The image above shows a 'merged.pdf', It consists of 'test.pdf' and 'test-1.pdf' Merge the contents of .

Word file

Word The file is defined by the... At the end of the file name ".docx " The extension consists of . These files do not contain only text like plain text files , It includes rich text files . Rich text files contain different structures of files , These structures have sizes 、 alignment 、 Color 、 picture 、 Font, etc. .
If you have one for processing Word Document application , That would be the best . Apply to Windows and Mac The popular application of the operating system is Microsoft Word, But it's a paid subscription Software .
Of course , There is also a free alternative , Such as "LibreOffice", It is a pre installed in Linux Applications in . These applications can be found in Windows and Mac Download from the operating system .
this paper , How to pass Python Free operation Word file .

Installation kit

You need to install one called "python-docx" Software package , It can handle files with extensions ".docx " Of word file .

edit Word file

You can see in the first line above "document" The module is from "docx " Imported from package .
The second line of code passes Document Object generates a new word file .
Use 'document.save()', The file name is saved as 'first.docx'.

Add the title

The above code contains a Document() Open a new file ,document.save('addHeader.docx') Used to create a new edit docx file .

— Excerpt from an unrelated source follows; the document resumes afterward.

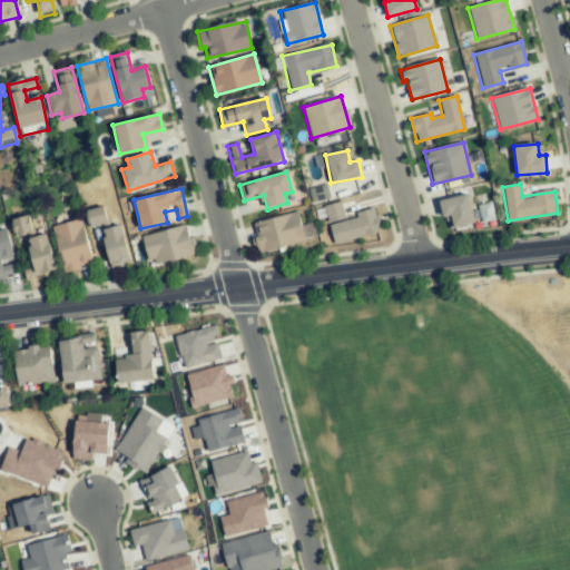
[(474,223),(470,195),(441,199),(445,228),(474,223)]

You can go through add_heading('text,' level=number) Method to add a title , This method takes the text as the title , The title level is from 0 To 4 Start .

The output given by the above code is a newly created 'addedHeader.docx' file , among 0 The title of the level is the horizontal line below the text , and 1 The title of the level is the main title .
similarly , Other titles are subtitles , The font size decreases in turn .

Add paragraph

The above code contains a Document(), It opens a new document file ,document.save('addParagraph.docx') Used to create a new edit docx file . You can go through add_paragraph('text,' style='required_style') Method to add a title , This method receives text , meanwhile style Is an optional parameter , have access to 'List Number' and 'List Bullet'.

The output given by the above code is a newly created addedParagraph.docx file , There is a simple paragraph on the first line .
Again , There is a title , Below it is an ordered list , Contains a number 1 and 2 Project .

Add images

The above code contains a Document(), It creates a new document file ,document.save('addPicture.docx') Used to create a new edit docx file .
You can use add_picture() To add pictures , The first parameter it contains is cat-1.jpeg Is the path of the picture of the cat .

Width and height are optional parameters , The default is 72 dp, But we used... For our purposes Inches.
The output given by the above code is a newly created addedPicture.docx file , It contains an image of a cat , The width and height of the image are 1.25 Inch .

Read Word file

Next , We use Python Read a word file .

The first line of code starts with docx Import in module Document, Used to transfer the required document files , And create an object .obtainText It's a function , Receive the file fullText.docx. The loop is for each paragraph , These paragraphs are composed of document.parages visit , And use append Method is inserted into an empty list .
Last , This function returns a value in ” Another line “ List of ending paragraphs .

The output above shows that there are no styles 、 Plain text in color .
Next , You can free your hands , Use Python Done automatically PDF、Word Document operation ！